Eso a menudo requiere verdaderos milagros en su parroquia de Pacoima, un suburbio predominantemente hispano de clase media-baja del Valle de San Fernando donde abundan los carteles de casas que han sido apropiadas por bancos y que están en venta. Una de nueve propiedades enfrentan ejecuciones hipotecarias, lo que hace de esta localidad una de las más golpeadas por la crisis de la vivienda.

"Hay miles de ejecuciones hipotecarias", expresó el párroco de la iglesia María Inmaculada.

Lasseigne no solo predica en la iglesia sino que se reune con políticos y habla con banqueros, tratando de conseguir condiciones más blandas para los préstamos de sus feligreses. En sus misas casi siempre menciona formas de saldar deudas y la desvalorización de las propiedades junto con las Ave Marías y las oraciones del Señor. Su agenda incluye más encuentros con funcionarios bancarios que con figuras religiosas.

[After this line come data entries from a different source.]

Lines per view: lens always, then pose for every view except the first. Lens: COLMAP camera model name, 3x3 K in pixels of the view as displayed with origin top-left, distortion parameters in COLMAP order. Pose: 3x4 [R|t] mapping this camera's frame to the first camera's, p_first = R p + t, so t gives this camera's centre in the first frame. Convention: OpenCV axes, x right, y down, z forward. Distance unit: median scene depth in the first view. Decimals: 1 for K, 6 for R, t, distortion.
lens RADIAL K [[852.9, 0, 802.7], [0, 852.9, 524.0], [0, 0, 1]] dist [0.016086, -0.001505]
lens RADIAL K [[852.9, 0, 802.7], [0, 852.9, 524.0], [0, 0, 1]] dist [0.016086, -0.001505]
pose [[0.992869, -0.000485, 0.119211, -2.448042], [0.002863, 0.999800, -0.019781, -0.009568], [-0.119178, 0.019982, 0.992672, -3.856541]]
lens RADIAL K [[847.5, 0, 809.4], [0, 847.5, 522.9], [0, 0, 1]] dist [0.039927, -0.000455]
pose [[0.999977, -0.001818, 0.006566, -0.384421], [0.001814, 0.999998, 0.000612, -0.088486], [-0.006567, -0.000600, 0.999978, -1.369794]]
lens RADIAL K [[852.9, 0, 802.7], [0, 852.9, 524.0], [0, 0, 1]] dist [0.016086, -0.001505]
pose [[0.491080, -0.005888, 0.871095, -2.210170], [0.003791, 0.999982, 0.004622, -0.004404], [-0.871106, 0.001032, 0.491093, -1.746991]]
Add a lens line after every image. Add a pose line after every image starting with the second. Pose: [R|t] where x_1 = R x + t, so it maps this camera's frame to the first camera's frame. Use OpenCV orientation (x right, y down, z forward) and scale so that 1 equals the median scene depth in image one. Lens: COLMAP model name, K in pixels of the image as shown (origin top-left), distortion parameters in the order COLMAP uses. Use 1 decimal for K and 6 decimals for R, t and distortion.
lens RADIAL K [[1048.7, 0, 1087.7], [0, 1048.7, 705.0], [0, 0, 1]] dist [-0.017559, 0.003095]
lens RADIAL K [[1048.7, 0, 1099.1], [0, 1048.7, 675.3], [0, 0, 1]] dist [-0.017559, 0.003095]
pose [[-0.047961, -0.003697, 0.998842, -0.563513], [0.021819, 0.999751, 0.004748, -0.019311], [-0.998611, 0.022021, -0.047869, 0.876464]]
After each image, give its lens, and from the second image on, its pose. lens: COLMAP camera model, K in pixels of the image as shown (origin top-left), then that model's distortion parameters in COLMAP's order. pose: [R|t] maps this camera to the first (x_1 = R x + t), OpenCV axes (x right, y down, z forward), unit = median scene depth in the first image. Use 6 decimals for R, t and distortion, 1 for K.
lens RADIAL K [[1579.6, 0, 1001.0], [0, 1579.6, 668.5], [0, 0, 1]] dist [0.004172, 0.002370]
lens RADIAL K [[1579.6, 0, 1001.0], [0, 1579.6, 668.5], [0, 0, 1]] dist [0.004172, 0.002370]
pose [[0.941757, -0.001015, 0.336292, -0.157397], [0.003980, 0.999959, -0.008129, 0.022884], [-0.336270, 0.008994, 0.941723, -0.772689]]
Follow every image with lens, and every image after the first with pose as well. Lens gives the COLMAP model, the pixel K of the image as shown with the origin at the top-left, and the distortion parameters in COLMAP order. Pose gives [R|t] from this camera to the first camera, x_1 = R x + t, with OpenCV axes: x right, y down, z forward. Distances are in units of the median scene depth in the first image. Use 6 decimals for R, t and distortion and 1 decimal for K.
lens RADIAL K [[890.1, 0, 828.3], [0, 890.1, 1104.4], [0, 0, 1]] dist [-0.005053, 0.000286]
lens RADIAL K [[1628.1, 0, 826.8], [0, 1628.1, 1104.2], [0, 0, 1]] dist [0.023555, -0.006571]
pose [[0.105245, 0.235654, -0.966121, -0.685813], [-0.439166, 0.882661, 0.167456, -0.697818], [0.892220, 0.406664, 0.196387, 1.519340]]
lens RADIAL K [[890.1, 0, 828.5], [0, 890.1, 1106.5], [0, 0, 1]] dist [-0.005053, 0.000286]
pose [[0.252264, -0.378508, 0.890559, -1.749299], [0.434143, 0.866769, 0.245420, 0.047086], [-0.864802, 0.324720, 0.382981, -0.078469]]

Varias iglesias de distintas fes han respondido a la recesión ofreciendo asesoría sobre préstamos y capacitación laboral, una vieja tradición de activismo social.

Lasseigne está bien preparado ya que antes de hacerse seminarista se recibió de abogado.

Combina esos conocimientos con un firme sentido de la justicia y se hizo popular como el padre que lucha contra las ejecuciones hipotecarias en un barrio donde la presencia hispana es tan grande que Lasseigne ofrece dos misas diarias en español y nueve los domingos.

"El trabajo en pro de la justicia es parte del sacerdocio", declaró al religioso. "Tenemos que ayudar a los necesitados y denunciar las injusticias. Las estratagemas financieras empleadas (para atraer clientes) son increíbles".